[Avodah] For he is his property

Akiva Miller akivagmiller at gmail.com
Fri Jan 28 04:31:03 PST 2022


(Introductory notes: Does the Torah allow a baal to physically discipline
his eved canaani? Does the Torah allow a baal to physically discipline his
eved ivri? If the answer to both is "yes", does this permission extend to
the same extent for both cases? I am not very familiar with these halachos,
and the answers to those questions will help me to understand the following
problem.)

We often try to avoid translating "eved" as "slave". We often prefer terms
like "servant" or "long-term employee", because "slave" tends to objectify
a person, it removes his humanity. We point out the many obligations that
the baal has towards his eved, and how the Torah stresses the care that the
baal must put into this relationship.

So I am surprised and confused by Shemos 21:20-21. (It's the first two
pesukim in the second aliyah of Mishpatim.) Isaac Levy's translation of RSR
Hirsch's translation is:

< And if a man smite his servant or his maid for discipline and he die
under his hand, he shall be avenged. Nevertheless if he remains up for one
or two days he shall not be avenged; for he is his property. >

I understand from various meforshim that these pesukim are talking
specifically about an eved canaani, and the situation is such that the baal
assaulted his eved specifically for purposes of discipline. In such cases,
the pesukim teach us that if the eved dies more than 24 hours after the
assault, then the baal is not held liable, "kee kaspo hoo" - for he is his
property.

I am very bothered by the final words here. "For he is his property." To
me, it is unconscionable that a Ben Adam could be the property of another
Ben Adam. But we have discussed here before that "property" does not mean
the same thing in Torah as in the rest of the world. In Torah, "property"
or "kinyan" does not mean that I have total control and can do as I wish,
but it means that a particular set of rules do govern the relationship.
This applies both when I make a kinyan on a piece  of wood in the hardware
store (for I now have a responsibility to avoid needlessly destroying it)
and when I make a kinyan on my wife under the chuppa (where I get a whole
bunch of responsibilities towards her).

So I am not really bothered by the Torah saying that the eved canaani is
"property". Rather, I am bothered by the ramifications of that relationship
in this specific case, namely, that the baal is authorized to physically
discipline his eved so severely that if the eved dies a few days later from
that assault, the baal is not held accountable.

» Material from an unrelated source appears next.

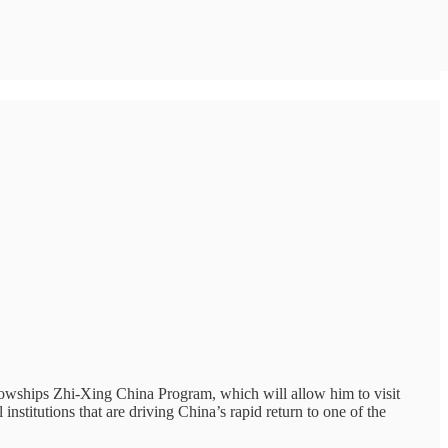
lowships Zhi-Xing China Program, which will allow him to visit
nstitutions that are driving China’s rapid return to one of the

RSR Hirsch writes on these words "for he is his property":

< This reason cannot be taken to mean that he is in some way of a lower
degree of humanity than an ordinary free man. For it only applies to the
master, to everybody else the full ordinary law of murder applies. The
reason can only lie in the relationship of the master to his personal
property. ... [I]f, for example, he belonged to two people, the concession
would not be made to either of them. >

And yet, it seems to me that this eved *IS* in some way of a lower degree
of humanity than an ordinary free man, because the baal has permission to
assault him in ways that other people do not. Such an eved cannot be called
a "servant" or a "long-term employee". He is exactly what the Torah calls
him in this pasuk: "kaspo" - property, finances, money. This Ben Adam has
been dehumanized to a certain degree, and that bothers me.

Akiva Miller

Postscript: My understanding is that the Torah allows a father to
physically discipline his son. How similar is that permission to the
baal's? Suppose we have two cases where one person physically disciplined
another, and the victim dies a few days later, and the only difference
between the two cases is that in one case a baal disciplined his eved
canaani, and in the other a father disciplined his son. Is the father
exempted from punishment to the same degree as the baal is? If the baal is
exempted to a greater degree than the father, that would seem to support my
contention that the eved canaani has been dehumanized.